Sera-t-il alors encore possible de conserver un cabinet solitaire «à la grand papa»? Conséquence, entre autres, des manœuvres évoquées ci-dessus, ce modèle est battu en brèche et il semblerait (sous pression mise par les diktats de cette «grand messe»?) qu’une partie de la jeune génération n’en veut plus. Cette dernière ne doit cependant pas oublier que celui qui possède le contrôle financier a les cartes en main et qu’un salarié a beaucoup plus de peine à faire entendre sa voix et ce, dans tous les domaines de sa pratique professionnelle. Le médecin est et doit rester le défenseur de la santé du patient au moyen d’une médecine de qualité. Cette notion est actuellement galvaudée et chacun l’utilise et en abuse selon ses propres critères, en voulant se l’approprier pour imposer ses vues et ses intérêts. Si la définition et l’application de cette qualité devaient tomber sous l’égide exclusive d’un de nos «partenaires», les patients en seront gravement lésés.

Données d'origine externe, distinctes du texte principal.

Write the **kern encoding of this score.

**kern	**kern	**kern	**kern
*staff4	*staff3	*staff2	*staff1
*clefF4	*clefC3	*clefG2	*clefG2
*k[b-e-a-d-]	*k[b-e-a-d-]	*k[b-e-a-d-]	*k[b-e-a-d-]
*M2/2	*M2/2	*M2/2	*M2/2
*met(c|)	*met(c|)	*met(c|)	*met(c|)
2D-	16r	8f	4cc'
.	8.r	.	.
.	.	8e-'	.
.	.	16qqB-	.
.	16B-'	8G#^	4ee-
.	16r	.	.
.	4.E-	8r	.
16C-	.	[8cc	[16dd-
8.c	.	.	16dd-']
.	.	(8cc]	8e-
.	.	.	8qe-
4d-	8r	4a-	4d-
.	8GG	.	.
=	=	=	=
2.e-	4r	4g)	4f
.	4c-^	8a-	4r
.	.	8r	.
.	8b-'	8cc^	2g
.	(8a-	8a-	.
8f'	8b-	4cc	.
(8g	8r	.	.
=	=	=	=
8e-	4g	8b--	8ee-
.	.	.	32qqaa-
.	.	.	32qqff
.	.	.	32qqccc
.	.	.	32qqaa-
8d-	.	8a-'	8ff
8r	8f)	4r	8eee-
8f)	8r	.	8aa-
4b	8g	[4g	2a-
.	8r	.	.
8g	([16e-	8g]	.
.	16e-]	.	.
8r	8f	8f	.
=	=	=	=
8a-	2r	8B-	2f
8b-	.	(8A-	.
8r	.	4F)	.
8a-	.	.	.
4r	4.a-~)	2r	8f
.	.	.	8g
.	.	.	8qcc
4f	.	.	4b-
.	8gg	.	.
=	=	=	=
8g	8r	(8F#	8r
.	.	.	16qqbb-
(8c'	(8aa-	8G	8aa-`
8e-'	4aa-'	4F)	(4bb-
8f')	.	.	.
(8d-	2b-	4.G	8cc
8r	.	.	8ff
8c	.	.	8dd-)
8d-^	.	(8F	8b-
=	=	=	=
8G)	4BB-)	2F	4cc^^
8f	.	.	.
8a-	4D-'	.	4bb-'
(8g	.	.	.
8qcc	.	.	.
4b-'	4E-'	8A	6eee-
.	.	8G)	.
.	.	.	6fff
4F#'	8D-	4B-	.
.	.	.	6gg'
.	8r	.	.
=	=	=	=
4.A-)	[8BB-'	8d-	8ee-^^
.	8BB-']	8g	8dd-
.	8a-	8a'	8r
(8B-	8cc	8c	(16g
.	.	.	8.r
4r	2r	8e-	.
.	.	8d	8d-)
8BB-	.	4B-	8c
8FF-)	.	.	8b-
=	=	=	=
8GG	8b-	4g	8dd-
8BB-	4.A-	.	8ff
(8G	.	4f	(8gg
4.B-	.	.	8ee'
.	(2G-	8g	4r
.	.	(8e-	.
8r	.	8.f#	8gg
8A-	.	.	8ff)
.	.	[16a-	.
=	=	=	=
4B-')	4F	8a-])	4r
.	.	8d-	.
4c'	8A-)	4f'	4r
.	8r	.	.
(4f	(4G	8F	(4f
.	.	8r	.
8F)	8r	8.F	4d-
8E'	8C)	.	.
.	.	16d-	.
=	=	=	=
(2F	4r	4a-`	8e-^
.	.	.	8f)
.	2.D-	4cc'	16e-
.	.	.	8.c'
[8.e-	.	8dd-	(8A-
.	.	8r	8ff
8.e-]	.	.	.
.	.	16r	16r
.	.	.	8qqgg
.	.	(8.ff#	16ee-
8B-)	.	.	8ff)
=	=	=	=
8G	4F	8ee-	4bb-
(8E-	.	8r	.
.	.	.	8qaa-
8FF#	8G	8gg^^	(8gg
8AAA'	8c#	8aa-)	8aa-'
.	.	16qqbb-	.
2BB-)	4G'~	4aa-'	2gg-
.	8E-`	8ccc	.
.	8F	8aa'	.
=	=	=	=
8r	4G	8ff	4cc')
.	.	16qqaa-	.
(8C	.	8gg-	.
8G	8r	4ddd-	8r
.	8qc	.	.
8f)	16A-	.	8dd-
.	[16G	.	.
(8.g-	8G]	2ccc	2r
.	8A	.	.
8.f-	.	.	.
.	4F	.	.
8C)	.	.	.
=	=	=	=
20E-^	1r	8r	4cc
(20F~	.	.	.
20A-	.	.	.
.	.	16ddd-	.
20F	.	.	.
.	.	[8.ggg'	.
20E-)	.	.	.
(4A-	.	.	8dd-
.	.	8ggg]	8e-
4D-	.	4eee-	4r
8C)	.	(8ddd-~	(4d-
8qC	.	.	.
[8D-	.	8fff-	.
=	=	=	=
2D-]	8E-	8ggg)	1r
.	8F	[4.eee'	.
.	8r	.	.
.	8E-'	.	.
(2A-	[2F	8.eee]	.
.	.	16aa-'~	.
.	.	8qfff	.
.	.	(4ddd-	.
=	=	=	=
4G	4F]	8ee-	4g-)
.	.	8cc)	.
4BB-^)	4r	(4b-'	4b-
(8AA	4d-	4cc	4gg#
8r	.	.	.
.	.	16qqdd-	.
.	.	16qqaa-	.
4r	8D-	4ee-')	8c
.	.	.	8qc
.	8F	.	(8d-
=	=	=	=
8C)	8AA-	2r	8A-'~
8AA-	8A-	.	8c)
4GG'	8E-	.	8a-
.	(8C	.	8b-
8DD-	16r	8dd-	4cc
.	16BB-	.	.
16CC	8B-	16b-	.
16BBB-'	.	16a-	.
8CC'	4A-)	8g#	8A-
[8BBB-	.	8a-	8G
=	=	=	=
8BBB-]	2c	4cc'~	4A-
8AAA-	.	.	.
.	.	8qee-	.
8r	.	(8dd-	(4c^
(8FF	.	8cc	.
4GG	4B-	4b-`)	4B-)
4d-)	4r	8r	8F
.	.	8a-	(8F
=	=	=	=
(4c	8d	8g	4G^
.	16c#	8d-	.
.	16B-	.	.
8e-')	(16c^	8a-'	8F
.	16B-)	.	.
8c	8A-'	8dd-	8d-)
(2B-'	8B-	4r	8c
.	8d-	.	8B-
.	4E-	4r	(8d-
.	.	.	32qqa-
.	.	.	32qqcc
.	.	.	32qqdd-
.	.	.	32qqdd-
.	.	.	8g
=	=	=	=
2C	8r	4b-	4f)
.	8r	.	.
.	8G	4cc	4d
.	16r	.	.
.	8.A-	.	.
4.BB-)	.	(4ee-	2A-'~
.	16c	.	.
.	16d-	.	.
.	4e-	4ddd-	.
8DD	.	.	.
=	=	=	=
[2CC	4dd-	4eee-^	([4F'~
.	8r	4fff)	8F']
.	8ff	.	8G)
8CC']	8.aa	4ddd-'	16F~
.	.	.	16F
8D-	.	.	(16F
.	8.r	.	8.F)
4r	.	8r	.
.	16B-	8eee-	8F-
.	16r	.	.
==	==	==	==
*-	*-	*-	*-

Notre profession «libérale» est attaquée par ceux qui devraient la défendre, un comble! Garder notre indépendance financière reste le garant de notre liberté individuelle, mais surtout thérapeutique. La mise sous tutelle systématique des médecins suisses, y compris financière, voulue par toutes les dernières mesures politiques prises et prévues, ne conduira sûrement pas à l’amélioration de la qualité des soins et n’amènera probablement aucune diminution de la hausse des primes. Les autres «acteurs» du système de santé y trouveront par contre un bénéfice certain.